The Acquisition will constitute a reverse takeover of the Company under the AIM
Rules and this will require the prior approval of Existing Shareholders at the
General Meeting. In conjunction with the Acquisition, the Company proposes to
change its name to Hanson Westhouse Holdings plc and to consolidate its Ordinary
Shares into New Ordinary Shares in accordance with which five Ordinary Shares
would be consolidated into one New Ordinary Share.
Following completion of the Acquisition and the issue of Placing Shares pursuant
to the Placing, as the Concert Party (comprising the current shareholders of
HansonWesthouse) is expected to be interested in more than 30 per cent. of the
voting rights in the Company on Admission, in normal circumstances a general
offer to Existing Shareholders would be required under Rule 9 of the Takeover
Code to acquire all the Ordinary Shares not already owned by the Concert Party.
However, the Company is seeking that the Panel agree to waive the requirement
for an offer under Rule 9 that would otherwise arise on completion of the
Acquisition, subject to the approval of Existing Shareholders. The completion of
the Acquisition is subject to this waiver being granted.
Background to and reasons for the Acquisition
The Board has been looking for a business to complement the Company's existing
business, share and reduce costs and create a larger business that has several
income streams, and will ultimately be a stronger entity for its shareholders.
The Board has concluded that the combination of the businesses of SovGEM and
HansonWesthouse will be beneficial for Existing Shareholders. The Board believes
that the Proposals will allow Existing Shareholders to derive enhanced benefits
from the Company's portfolio and strategy as well as creating the
opportunity, particularly given current market conditions, to expand the
advisory and corporate broking business of the Enlarged Group.
The combination of the businesses of the Company and HansonWesthouse will, in
the view of the Board, create a more cost effective business with a strong asset
base, a variety of income streams and complementary skills, which is expected to
enhance the profitability of the Enlarged Group.
Information on HansonWesthouse
HansonWesthouse holds 100% of the shares in the regulated, operating business,
Hanson Westhouse Limited.

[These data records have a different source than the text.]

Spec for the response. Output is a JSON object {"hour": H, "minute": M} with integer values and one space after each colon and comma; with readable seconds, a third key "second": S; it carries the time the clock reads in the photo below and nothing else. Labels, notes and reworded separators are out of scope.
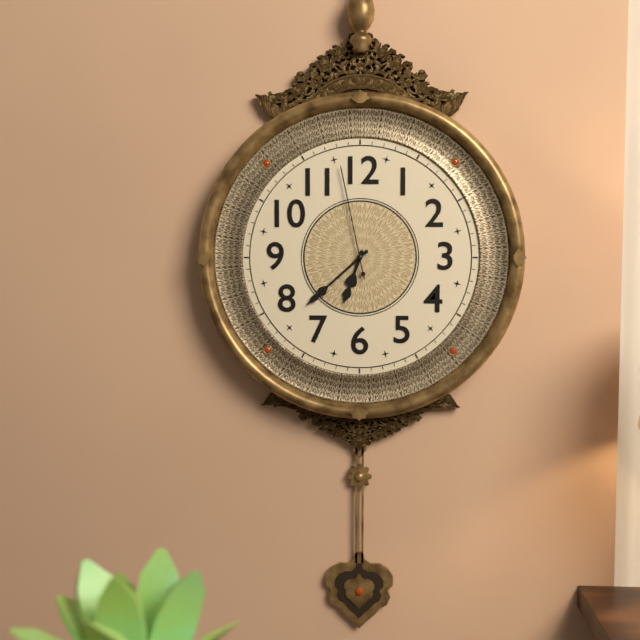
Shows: {"hour": 6, "minute": 38, "second": 58}
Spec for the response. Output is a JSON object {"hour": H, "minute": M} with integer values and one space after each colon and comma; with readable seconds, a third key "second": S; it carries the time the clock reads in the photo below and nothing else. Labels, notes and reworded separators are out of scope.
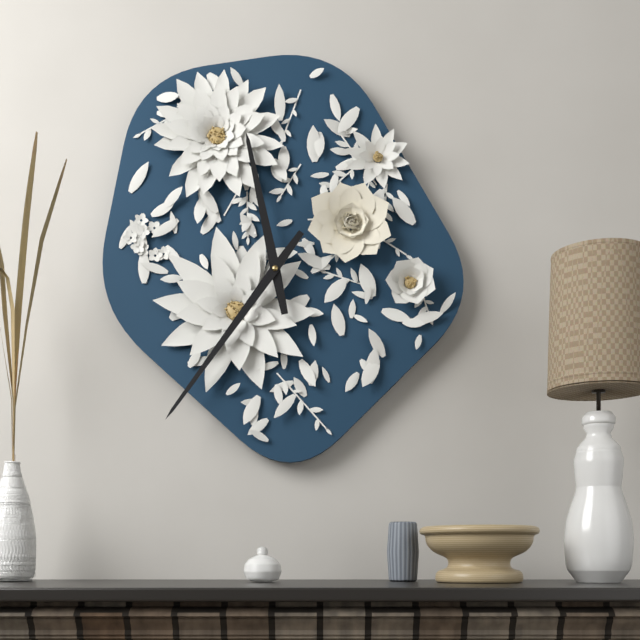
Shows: {"hour": 11, "minute": 36}
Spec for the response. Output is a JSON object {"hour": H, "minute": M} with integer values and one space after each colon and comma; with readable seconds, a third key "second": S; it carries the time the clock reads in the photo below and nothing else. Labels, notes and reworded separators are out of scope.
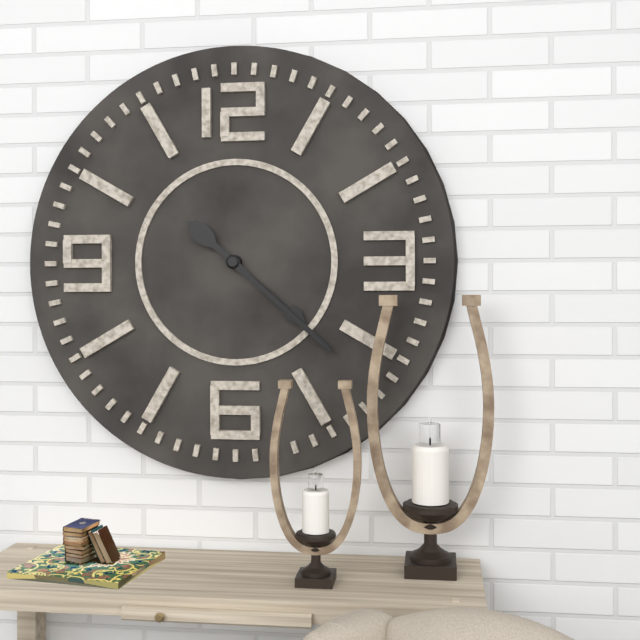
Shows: {"hour": 4, "minute": 22}
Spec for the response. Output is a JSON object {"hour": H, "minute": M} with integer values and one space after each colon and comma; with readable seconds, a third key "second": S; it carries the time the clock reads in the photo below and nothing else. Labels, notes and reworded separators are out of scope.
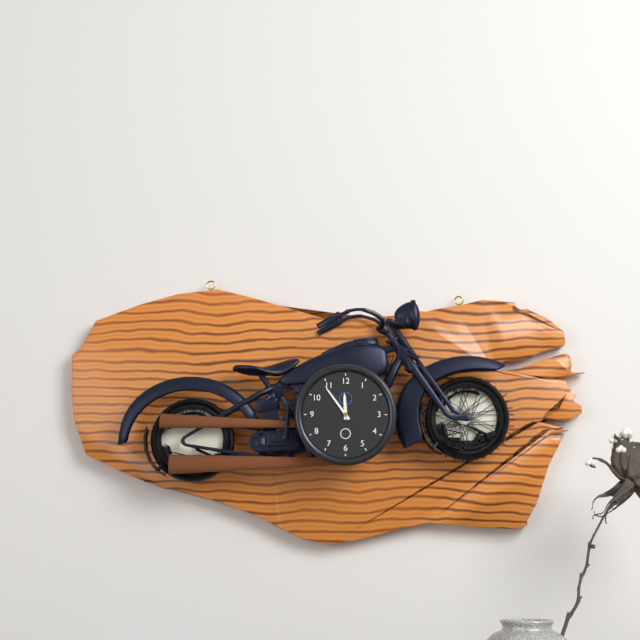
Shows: {"hour": 11, "minute": 54}
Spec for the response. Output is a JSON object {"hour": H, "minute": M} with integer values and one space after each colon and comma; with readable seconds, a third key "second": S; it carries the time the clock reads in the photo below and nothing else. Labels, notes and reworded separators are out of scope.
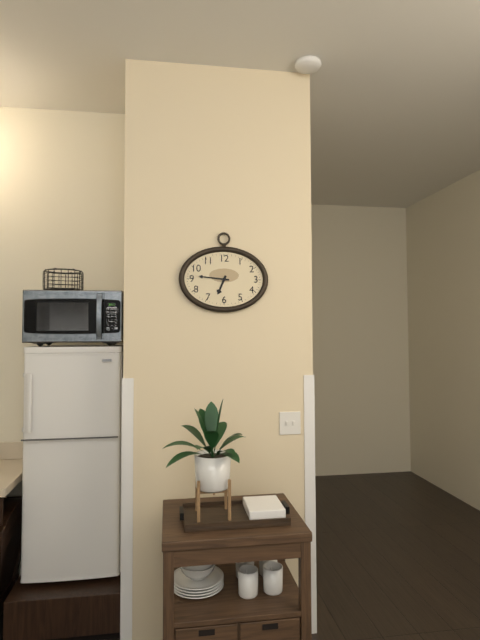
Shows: {"hour": 6, "minute": 46}
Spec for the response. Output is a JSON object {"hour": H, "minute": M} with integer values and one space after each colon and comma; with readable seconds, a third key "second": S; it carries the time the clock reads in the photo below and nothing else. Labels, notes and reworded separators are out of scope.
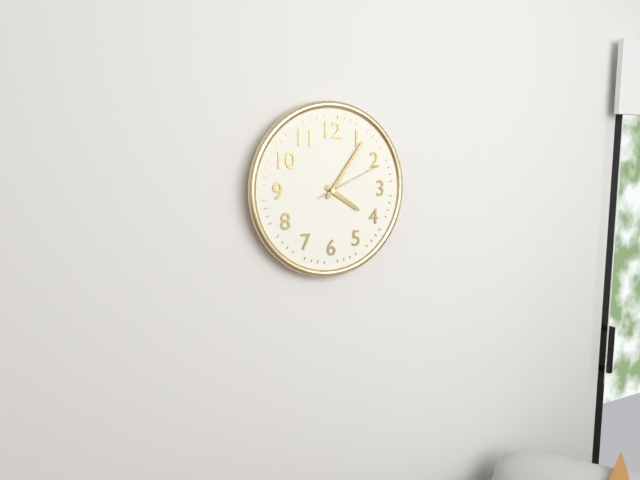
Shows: {"hour": 4, "minute": 6, "second": 11}
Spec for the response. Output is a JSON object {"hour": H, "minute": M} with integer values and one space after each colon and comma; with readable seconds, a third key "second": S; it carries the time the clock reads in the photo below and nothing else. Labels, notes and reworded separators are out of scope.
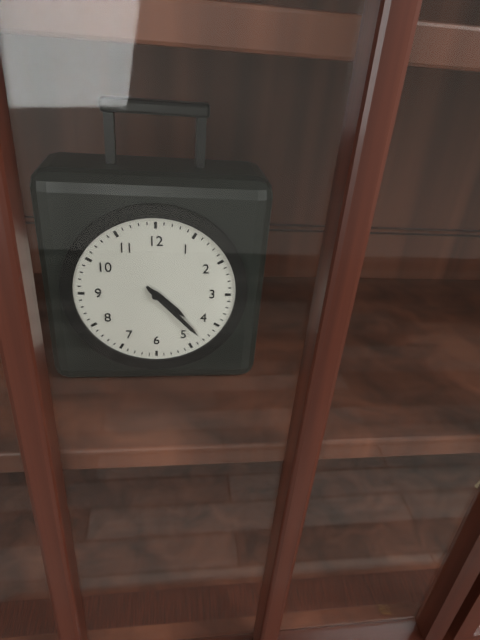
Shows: {"hour": 4, "minute": 23}
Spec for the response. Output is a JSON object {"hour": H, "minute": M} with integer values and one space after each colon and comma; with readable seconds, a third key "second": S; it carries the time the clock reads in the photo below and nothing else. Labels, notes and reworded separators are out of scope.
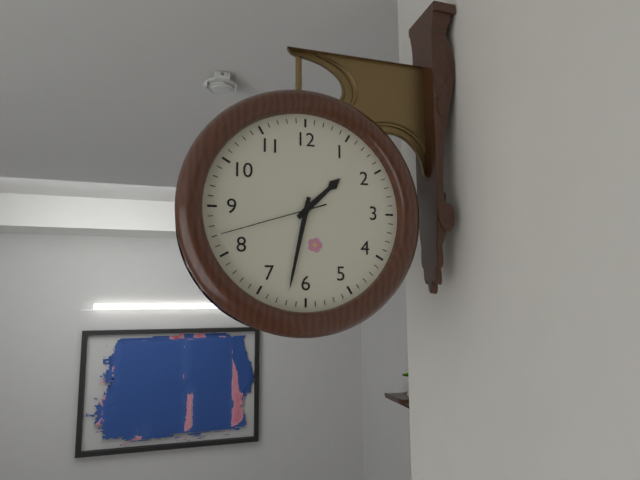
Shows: {"hour": 1, "minute": 32, "second": 42}
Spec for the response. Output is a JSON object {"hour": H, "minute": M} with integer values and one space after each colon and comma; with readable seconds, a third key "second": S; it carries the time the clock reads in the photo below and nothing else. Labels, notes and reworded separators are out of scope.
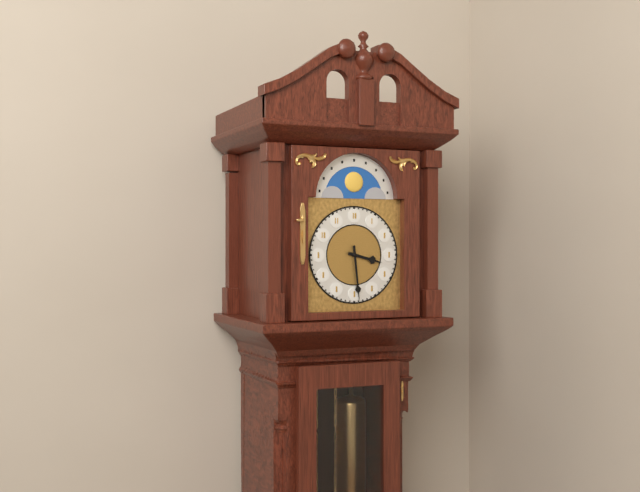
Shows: {"hour": 3, "minute": 29}
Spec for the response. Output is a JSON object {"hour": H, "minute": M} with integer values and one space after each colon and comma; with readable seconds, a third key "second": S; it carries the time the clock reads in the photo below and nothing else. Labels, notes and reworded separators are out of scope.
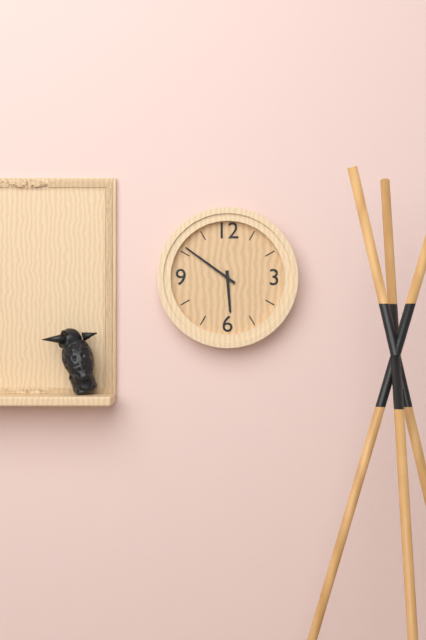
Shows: {"hour": 5, "minute": 51}
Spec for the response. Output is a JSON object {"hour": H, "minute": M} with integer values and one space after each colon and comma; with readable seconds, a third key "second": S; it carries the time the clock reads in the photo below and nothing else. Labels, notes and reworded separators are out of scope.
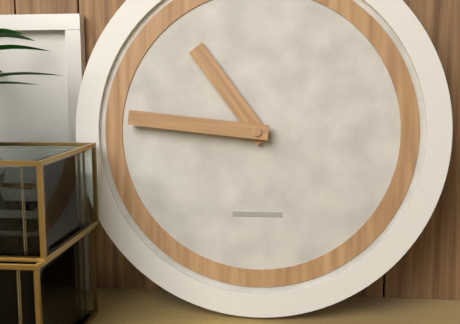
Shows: {"hour": 10, "minute": 46}
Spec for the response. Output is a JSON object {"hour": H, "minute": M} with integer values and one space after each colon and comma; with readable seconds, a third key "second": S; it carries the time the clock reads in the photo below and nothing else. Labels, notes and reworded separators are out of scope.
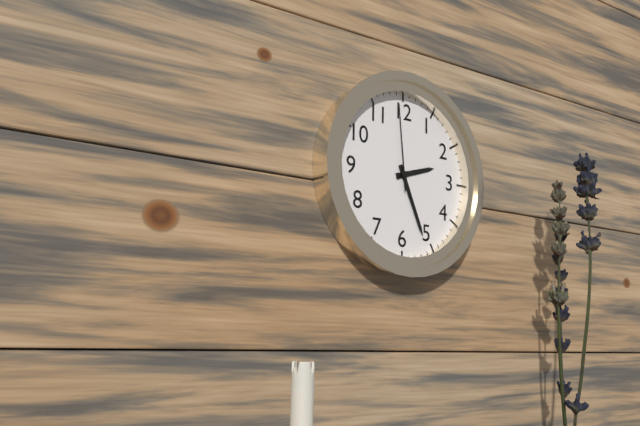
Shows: {"hour": 2, "minute": 26, "second": 59}
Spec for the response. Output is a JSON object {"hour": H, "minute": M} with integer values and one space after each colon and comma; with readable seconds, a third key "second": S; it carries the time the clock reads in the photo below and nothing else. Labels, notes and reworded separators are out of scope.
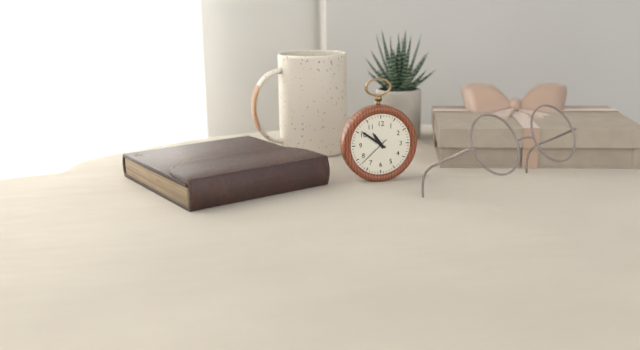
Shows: {"hour": 10, "minute": 51}
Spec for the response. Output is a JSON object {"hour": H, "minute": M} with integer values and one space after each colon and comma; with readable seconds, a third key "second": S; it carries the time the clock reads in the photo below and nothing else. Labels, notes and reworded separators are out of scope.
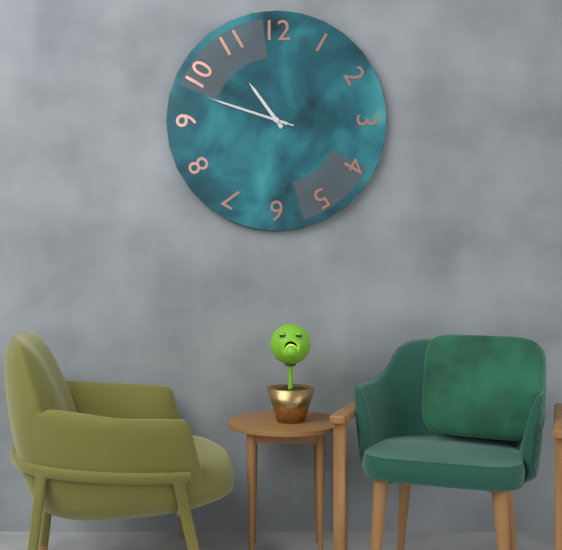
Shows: {"hour": 10, "minute": 48, "second": 48}
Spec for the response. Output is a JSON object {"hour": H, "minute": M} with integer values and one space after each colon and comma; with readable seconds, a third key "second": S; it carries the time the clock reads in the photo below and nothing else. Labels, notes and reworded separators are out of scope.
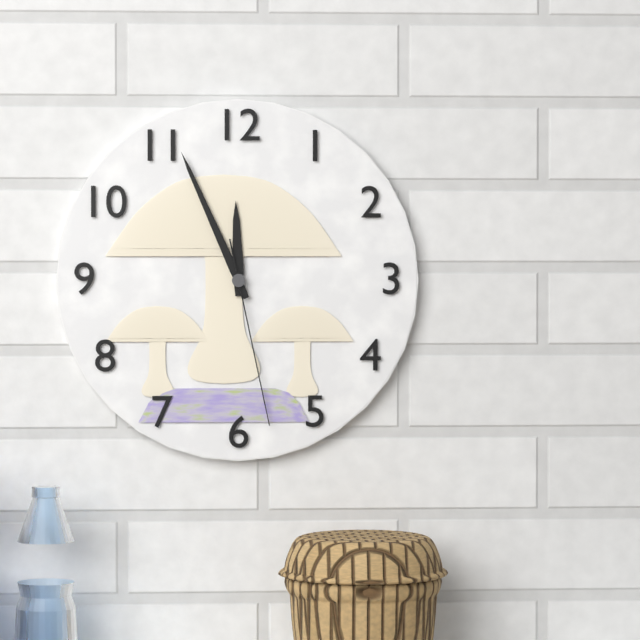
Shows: {"hour": 11, "minute": 56, "second": 28}
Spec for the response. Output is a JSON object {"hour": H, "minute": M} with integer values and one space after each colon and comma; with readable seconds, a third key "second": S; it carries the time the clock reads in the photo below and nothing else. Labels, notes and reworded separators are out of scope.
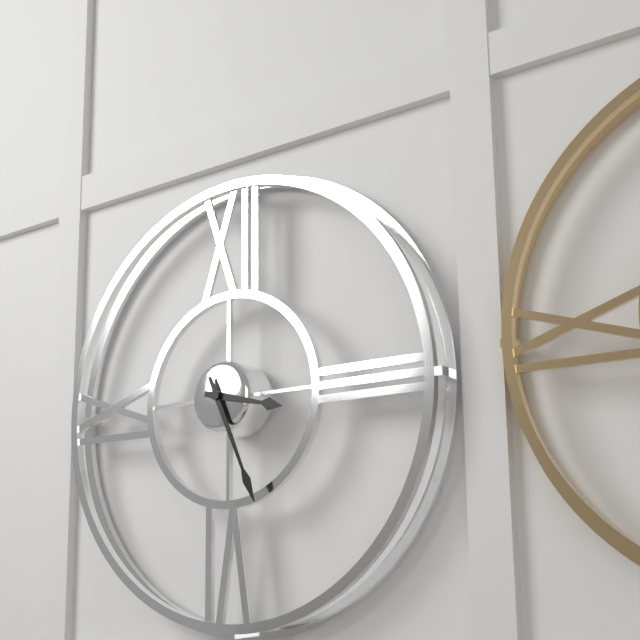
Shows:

Headquartered in the City of London, the business of
Hanson Westhouse Limited started in 2004 (initially trading as Westhouse
Securities LLP). Hanson Westhouse Limited offers both corporate advisory and
broking services to small and medium sized public and private companies. It has
a particular specialisation in servicing companies admitted to trading on the
AIM market with international operations, particularly in the natural resources
sector and those based in Asia.
Hanson Westhouse Limited is authorised and regulated by the FSA, is a member of
the London Stock Exchange and is a registered AIM nominated adviser and broker.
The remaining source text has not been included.